Il vaut la peine de redire ce que cette série ne peut pas montrer. Un transfert fédéral améliore arithmétiquement le solde régional consolidé sans rien changer aux recettes propres d'une région : le trou est comblé avec de l'argent fédéral, et l'indicateur enregistre le trou comblé, pas celui qui l'a comblé. L'indice de solidité s'établit à 46,8 sur 100, en zone de stress ; aucun indicateur n'a bougé dans la mise à jour des données d'aujourd'hui.
Ce que nous ne savons pas
Pourquoi le Daghestan ne reçoit rien au titre d'un acte qui le nomme comme territoire sinistré.
Ce qu'il reste dans le fonds de réserve. Les documents publiés ne permettent pas le calcul, et aucun solde courant n'est publié.
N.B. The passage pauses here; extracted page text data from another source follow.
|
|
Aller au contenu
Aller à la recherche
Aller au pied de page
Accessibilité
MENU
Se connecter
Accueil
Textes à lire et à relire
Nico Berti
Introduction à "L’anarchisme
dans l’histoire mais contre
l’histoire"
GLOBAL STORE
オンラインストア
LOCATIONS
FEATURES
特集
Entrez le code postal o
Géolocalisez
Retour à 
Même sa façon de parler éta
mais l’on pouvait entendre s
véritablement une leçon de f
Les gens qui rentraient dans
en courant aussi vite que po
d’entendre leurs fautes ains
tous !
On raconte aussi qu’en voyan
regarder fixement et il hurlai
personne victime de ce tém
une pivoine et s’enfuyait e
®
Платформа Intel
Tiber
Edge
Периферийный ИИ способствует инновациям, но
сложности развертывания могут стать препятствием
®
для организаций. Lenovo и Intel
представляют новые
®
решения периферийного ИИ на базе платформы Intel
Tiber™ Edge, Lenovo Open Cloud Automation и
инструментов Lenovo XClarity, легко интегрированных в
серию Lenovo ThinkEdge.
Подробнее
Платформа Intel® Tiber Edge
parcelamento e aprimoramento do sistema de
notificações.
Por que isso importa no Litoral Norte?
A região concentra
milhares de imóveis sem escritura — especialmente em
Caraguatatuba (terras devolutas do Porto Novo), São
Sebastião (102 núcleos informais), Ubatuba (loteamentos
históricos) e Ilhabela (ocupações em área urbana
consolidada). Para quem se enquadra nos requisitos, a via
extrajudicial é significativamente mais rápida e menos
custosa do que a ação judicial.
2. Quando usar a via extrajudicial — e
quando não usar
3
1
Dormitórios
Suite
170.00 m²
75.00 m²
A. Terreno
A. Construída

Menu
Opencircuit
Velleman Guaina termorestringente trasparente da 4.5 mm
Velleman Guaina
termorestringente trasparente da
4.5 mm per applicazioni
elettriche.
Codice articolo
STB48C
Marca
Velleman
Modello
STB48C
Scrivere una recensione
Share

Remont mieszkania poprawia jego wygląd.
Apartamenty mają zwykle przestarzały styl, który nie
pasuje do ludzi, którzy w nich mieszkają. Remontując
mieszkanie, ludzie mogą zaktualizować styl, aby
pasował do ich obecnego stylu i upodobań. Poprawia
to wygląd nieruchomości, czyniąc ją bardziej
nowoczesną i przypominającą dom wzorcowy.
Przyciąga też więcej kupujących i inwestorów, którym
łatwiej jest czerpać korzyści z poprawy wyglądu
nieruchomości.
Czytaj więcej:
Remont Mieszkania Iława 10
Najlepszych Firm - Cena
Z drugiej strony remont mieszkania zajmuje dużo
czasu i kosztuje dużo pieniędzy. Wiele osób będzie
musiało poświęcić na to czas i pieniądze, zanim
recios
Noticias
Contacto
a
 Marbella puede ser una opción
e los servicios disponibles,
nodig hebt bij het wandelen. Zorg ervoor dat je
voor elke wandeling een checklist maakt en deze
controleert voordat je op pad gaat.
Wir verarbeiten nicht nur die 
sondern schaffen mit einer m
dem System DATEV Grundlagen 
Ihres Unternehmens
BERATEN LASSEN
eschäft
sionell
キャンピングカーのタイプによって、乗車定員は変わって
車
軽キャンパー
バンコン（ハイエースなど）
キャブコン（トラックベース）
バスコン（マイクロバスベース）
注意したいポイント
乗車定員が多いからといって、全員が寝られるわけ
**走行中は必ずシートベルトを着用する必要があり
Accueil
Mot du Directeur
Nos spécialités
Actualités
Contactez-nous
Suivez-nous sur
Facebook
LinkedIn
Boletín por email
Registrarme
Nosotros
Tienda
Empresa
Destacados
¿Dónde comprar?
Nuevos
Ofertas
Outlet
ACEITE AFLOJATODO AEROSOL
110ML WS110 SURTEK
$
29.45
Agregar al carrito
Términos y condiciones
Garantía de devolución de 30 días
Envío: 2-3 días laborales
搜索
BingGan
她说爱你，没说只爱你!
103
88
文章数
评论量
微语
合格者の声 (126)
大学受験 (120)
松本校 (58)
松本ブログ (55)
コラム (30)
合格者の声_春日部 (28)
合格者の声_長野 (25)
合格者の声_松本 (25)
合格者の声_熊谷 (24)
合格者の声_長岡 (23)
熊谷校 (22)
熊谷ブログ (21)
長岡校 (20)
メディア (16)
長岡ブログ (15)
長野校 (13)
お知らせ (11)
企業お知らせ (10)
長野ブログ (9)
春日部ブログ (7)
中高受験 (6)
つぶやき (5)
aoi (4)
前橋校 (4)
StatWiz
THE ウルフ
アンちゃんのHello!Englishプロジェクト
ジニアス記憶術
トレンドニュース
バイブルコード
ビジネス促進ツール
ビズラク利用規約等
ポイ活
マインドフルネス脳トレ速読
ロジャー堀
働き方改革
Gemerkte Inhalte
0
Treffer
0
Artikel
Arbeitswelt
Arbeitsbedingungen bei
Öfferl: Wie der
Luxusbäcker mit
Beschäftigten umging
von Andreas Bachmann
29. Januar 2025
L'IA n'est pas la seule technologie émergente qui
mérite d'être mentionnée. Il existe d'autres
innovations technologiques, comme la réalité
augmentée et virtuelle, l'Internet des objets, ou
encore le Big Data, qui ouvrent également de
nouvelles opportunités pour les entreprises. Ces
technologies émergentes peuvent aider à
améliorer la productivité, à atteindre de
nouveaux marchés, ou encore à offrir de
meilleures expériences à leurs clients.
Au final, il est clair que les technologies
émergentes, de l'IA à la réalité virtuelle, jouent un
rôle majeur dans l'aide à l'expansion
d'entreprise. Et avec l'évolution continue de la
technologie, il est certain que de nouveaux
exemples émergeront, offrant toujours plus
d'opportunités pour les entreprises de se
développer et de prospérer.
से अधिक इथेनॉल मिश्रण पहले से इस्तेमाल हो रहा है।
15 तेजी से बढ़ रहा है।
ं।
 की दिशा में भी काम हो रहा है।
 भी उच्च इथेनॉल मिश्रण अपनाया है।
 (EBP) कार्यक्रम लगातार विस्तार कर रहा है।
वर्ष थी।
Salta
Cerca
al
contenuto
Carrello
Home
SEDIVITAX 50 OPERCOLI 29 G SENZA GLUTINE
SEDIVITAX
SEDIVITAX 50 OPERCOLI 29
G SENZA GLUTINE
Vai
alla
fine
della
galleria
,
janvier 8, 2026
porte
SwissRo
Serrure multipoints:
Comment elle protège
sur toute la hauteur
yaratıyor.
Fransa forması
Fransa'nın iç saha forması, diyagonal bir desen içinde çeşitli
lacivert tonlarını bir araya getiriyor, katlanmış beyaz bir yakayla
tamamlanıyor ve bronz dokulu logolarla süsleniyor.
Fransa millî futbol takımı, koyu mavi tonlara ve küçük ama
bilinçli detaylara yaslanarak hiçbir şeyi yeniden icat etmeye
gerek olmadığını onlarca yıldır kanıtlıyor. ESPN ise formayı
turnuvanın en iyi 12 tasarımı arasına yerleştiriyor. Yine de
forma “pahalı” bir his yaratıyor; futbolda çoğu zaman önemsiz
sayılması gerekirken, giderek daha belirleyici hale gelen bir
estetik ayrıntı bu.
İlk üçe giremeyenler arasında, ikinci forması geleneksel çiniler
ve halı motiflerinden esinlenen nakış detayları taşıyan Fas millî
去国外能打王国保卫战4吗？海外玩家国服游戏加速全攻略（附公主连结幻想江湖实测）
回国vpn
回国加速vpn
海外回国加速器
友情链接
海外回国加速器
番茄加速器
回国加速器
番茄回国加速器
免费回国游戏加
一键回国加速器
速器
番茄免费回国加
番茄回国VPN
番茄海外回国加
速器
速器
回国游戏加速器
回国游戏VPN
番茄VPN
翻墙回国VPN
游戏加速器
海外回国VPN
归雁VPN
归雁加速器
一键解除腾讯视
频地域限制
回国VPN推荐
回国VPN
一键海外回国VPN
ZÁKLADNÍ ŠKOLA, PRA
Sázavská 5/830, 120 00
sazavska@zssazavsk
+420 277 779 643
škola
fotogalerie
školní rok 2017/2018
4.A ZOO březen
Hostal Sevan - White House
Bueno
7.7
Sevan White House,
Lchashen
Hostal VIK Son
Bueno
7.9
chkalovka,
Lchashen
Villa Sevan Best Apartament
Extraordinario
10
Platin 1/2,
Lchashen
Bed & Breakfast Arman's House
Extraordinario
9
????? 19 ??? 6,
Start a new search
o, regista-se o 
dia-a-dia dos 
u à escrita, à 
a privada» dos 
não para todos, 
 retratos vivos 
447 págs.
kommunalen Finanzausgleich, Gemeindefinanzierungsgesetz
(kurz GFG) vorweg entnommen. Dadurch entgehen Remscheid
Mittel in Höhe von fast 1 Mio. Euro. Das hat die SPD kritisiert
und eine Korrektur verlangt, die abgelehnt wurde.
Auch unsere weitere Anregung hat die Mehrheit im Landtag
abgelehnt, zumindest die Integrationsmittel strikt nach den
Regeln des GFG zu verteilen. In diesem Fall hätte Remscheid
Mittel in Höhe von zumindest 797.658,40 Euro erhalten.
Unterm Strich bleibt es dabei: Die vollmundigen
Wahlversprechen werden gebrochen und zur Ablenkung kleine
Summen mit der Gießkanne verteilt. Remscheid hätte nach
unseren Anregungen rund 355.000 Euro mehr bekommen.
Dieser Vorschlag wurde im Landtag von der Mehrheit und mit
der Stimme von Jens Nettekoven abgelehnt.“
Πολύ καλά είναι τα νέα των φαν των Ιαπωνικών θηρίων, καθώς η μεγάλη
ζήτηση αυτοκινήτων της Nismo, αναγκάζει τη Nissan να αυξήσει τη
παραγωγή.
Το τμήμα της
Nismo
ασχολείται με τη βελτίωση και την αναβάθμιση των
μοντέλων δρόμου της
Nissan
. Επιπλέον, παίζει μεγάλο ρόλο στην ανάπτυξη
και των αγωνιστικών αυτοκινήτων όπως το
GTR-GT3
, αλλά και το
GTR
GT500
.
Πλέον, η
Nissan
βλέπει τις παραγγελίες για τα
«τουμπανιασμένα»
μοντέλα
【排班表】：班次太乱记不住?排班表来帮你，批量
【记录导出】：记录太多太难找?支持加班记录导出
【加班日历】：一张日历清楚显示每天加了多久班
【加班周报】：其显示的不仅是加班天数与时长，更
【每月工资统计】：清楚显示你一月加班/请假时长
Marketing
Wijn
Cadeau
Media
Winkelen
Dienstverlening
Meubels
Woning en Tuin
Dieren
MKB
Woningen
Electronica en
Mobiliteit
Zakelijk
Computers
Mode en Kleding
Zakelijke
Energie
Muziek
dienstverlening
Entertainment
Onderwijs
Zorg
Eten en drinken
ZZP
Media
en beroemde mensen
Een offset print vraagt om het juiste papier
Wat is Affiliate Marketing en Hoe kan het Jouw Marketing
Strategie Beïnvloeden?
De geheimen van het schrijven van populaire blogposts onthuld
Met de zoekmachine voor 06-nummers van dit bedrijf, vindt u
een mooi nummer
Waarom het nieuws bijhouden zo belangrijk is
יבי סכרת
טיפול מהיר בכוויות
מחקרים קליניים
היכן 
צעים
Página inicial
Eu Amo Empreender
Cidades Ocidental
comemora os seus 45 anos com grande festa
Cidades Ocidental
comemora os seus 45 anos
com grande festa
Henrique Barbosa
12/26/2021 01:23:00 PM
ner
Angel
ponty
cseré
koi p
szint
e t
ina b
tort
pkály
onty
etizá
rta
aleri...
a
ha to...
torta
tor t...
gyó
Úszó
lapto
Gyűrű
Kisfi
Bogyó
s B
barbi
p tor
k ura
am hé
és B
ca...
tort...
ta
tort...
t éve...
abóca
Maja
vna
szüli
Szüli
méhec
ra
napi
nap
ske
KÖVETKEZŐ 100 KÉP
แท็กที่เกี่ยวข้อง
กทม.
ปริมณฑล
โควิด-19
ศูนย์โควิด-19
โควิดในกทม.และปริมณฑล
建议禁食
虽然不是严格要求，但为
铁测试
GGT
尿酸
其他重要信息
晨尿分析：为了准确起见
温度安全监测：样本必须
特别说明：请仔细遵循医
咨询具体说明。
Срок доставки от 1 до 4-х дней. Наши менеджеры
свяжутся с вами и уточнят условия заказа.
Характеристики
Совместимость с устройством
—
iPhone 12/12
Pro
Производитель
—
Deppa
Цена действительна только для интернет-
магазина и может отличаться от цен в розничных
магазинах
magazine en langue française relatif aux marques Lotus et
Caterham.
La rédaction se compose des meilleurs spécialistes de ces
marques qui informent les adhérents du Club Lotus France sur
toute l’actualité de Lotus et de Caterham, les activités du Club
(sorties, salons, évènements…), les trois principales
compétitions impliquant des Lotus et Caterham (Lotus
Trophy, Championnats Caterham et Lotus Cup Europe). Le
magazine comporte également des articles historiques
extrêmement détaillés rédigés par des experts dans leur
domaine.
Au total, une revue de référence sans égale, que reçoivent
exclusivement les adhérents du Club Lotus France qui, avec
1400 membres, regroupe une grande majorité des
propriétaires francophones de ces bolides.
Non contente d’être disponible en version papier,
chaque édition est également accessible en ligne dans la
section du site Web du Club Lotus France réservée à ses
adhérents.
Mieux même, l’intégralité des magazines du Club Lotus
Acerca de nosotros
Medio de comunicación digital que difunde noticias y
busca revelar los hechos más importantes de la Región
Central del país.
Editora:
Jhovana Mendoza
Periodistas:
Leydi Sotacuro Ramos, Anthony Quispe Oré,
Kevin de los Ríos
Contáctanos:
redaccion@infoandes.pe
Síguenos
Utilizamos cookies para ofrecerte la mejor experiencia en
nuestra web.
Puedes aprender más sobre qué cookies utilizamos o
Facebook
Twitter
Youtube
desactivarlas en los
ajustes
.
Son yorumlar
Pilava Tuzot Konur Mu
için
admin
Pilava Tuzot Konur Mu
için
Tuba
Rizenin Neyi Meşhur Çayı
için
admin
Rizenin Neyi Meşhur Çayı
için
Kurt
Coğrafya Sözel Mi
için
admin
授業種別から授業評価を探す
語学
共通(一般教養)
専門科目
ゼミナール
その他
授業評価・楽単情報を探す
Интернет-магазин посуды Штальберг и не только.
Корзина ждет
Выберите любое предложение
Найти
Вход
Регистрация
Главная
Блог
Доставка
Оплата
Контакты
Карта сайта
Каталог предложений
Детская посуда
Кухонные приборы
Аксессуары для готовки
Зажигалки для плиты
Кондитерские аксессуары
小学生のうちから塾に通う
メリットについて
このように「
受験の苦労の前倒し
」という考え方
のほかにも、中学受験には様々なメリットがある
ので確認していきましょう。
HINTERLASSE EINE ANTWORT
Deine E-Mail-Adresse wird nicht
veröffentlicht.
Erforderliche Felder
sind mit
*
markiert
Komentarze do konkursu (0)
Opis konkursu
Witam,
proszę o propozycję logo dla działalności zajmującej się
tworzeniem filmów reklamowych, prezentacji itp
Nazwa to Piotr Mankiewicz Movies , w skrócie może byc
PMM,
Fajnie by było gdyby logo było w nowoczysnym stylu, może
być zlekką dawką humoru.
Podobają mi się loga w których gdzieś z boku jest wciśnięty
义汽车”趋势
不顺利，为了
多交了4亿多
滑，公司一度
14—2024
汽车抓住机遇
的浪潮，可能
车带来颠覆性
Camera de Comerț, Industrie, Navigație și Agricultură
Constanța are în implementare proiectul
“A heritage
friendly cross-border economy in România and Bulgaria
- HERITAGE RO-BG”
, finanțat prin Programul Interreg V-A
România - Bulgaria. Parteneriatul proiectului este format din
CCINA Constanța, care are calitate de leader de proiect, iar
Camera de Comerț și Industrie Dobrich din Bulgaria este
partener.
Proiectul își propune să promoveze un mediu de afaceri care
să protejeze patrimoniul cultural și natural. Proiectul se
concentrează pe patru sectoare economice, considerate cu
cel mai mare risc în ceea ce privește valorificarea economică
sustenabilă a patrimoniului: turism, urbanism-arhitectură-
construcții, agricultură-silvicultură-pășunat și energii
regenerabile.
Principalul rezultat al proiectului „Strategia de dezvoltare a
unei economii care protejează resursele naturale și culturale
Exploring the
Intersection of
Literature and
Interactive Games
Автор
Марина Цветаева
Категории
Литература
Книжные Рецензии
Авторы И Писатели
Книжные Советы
Ce que coûtent au total les deux installations de déchets et, partant, quelle part les régions paient réellement face à des plafonds de 99% et de 98%.
Ce que contiennent les onze arrêtés non publiés, numéros 2491 à 2501, et quand paraîtra la dotation à la Crimée. La décision concernant la Crimée date du 9 septembre et son arrêté n'a toujours pas paru.
Si ces allocations s'ajoutent aux transferts déjà prévus pour 2026 ou constituent une redistribution en leur sein. Aucun des quatre arrêtés ne le dit, et c'est cette distinction qui décide s'il s'agit d'argent nouveau.